*Collected data*:

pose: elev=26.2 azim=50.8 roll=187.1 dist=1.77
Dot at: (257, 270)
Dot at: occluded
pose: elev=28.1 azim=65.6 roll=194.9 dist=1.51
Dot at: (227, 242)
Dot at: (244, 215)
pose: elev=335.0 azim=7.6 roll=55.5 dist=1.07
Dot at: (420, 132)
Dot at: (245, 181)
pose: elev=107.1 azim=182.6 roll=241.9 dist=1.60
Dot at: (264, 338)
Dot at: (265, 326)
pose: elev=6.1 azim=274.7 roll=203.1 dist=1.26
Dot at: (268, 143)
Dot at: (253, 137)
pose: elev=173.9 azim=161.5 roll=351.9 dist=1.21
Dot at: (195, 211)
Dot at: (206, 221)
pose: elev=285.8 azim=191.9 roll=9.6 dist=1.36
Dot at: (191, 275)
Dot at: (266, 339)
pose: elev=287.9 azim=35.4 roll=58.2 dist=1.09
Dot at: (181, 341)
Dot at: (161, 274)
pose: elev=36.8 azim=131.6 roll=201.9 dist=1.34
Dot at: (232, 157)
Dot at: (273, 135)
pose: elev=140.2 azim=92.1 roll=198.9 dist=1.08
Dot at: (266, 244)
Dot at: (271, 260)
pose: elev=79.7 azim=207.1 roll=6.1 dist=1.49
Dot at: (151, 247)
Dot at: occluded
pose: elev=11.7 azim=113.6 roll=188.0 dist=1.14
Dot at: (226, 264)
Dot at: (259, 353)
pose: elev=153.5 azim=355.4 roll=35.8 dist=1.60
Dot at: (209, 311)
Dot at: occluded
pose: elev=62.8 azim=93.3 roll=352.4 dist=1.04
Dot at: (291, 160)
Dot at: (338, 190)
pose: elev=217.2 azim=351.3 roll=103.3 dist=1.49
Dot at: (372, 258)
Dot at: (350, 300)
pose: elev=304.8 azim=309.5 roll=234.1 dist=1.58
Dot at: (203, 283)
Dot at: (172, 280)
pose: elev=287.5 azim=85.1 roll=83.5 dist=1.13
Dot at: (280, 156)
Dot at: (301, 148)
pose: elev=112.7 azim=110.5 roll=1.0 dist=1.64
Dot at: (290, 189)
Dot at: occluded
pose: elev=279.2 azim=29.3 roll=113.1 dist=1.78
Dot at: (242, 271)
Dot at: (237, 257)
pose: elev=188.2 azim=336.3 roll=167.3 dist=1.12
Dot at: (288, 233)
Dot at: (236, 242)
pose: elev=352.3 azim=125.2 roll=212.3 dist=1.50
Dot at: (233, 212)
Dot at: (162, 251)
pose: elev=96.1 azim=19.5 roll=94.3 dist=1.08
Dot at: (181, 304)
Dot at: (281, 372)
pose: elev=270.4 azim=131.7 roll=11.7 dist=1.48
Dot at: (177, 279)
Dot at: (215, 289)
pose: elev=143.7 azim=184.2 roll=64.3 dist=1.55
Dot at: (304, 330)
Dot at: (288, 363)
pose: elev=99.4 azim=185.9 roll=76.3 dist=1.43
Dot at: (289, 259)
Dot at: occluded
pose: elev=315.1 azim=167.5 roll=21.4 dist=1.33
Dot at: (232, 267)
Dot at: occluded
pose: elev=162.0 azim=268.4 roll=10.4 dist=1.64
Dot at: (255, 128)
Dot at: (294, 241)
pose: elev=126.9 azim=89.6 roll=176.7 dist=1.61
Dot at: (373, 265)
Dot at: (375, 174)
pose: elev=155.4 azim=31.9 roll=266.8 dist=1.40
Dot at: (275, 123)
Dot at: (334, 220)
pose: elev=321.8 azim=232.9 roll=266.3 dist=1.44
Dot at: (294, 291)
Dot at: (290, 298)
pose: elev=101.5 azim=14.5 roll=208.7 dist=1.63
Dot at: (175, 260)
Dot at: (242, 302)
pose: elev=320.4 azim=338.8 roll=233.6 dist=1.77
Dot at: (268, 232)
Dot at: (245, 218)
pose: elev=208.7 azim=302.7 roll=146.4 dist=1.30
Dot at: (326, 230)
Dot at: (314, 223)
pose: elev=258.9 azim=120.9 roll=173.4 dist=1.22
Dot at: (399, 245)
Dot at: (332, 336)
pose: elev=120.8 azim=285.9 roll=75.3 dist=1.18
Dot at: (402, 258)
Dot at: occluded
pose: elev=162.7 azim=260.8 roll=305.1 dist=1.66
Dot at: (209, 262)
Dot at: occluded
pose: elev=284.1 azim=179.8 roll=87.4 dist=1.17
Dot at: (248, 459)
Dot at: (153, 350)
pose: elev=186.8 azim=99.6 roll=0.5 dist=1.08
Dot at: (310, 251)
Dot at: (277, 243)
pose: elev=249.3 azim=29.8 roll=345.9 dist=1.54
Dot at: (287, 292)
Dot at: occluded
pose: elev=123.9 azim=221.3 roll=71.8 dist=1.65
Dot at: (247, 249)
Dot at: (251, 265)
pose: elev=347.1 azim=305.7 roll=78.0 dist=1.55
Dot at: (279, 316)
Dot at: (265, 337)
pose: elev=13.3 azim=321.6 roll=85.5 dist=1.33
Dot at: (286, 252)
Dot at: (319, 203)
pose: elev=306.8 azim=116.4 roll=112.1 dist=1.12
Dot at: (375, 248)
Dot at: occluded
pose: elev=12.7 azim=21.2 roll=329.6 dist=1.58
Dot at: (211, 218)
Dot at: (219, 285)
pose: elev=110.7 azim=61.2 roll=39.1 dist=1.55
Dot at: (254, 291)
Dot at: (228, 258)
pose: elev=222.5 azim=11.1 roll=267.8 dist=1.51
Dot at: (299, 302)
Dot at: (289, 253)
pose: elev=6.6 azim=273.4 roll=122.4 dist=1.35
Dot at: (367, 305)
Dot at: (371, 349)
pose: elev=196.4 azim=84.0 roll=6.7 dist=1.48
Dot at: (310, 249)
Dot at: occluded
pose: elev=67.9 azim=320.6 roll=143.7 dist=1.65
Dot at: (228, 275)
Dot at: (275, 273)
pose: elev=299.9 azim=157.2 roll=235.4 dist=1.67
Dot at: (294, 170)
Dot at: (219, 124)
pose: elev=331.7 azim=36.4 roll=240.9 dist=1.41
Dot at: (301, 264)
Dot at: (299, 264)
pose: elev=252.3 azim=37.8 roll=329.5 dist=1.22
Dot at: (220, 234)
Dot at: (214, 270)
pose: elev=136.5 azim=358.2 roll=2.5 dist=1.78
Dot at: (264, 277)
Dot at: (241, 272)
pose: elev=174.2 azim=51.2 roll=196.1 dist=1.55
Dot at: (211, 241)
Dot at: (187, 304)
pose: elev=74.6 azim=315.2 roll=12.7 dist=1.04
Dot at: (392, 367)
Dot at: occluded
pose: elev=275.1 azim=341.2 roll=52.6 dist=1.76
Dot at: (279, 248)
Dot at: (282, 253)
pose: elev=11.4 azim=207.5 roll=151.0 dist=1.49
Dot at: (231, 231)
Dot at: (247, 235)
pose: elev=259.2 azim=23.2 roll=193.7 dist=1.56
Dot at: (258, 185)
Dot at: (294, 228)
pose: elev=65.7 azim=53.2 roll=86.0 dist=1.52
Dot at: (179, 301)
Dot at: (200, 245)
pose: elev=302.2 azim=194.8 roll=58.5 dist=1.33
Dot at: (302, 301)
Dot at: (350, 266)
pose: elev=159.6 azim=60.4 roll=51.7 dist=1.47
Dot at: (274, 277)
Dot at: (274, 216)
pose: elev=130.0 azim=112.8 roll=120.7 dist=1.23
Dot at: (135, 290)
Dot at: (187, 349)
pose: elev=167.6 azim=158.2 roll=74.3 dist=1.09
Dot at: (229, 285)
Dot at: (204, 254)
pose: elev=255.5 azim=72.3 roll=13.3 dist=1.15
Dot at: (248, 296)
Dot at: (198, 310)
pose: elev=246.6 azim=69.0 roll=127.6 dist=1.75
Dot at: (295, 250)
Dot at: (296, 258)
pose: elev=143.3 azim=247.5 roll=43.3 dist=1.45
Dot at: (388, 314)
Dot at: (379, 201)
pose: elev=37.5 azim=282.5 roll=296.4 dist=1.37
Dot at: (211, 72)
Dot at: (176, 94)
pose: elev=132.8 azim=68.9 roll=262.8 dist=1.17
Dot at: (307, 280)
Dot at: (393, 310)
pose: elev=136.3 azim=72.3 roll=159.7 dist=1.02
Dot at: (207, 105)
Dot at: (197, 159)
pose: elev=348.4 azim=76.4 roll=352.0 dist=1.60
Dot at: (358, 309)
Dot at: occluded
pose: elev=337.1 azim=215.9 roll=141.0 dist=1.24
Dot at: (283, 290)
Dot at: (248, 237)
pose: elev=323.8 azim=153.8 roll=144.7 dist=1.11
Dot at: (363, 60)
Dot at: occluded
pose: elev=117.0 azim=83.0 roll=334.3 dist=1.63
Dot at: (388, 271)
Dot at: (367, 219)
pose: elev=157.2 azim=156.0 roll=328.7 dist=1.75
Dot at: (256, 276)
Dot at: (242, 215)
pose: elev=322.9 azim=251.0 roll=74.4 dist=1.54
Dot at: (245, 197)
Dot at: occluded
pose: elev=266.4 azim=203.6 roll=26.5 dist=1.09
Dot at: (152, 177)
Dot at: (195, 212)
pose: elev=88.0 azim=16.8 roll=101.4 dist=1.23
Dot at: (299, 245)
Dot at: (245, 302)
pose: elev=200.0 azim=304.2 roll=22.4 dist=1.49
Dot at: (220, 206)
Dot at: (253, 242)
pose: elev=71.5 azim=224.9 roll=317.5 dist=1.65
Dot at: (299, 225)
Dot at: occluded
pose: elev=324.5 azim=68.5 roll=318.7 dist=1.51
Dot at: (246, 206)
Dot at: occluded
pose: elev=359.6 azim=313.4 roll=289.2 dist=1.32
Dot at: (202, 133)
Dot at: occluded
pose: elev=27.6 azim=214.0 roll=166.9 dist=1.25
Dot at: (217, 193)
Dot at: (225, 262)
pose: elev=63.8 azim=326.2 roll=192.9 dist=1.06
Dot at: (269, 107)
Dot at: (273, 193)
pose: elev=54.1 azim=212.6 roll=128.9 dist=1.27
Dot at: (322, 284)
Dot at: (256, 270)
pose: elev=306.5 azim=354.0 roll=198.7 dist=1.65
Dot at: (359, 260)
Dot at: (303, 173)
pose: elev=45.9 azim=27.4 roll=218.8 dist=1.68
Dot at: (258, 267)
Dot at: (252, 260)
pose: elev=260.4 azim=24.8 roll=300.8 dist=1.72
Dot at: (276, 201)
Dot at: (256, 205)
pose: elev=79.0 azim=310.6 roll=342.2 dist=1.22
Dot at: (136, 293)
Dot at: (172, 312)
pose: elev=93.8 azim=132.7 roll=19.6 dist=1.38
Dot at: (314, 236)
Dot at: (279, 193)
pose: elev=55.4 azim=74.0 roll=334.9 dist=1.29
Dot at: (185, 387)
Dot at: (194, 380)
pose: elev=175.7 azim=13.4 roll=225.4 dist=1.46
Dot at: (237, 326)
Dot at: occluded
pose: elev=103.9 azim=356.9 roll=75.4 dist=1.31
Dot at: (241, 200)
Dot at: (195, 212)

*Your goal*: Return, word for word, the stretch of the records from the very beginning through the line containing "Dot at: (161, 274)", including both ends.

*Correct answer*:
pose: elev=26.2 azim=50.8 roll=187.1 dist=1.77
Dot at: (257, 270)
Dot at: occluded
pose: elev=28.1 azim=65.6 roll=194.9 dist=1.51
Dot at: (227, 242)
Dot at: (244, 215)
pose: elev=335.0 azim=7.6 roll=55.5 dist=1.07
Dot at: (420, 132)
Dot at: (245, 181)
pose: elev=107.1 azim=182.6 roll=241.9 dist=1.60
Dot at: (264, 338)
Dot at: (265, 326)
pose: elev=6.1 azim=274.7 roll=203.1 dist=1.26
Dot at: (268, 143)
Dot at: (253, 137)
pose: elev=173.9 azim=161.5 roll=351.9 dist=1.21
Dot at: (195, 211)
Dot at: (206, 221)
pose: elev=285.8 azim=191.9 roll=9.6 dist=1.36
Dot at: (191, 275)
Dot at: (266, 339)
pose: elev=287.9 azim=35.4 roll=58.2 dist=1.09
Dot at: (181, 341)
Dot at: (161, 274)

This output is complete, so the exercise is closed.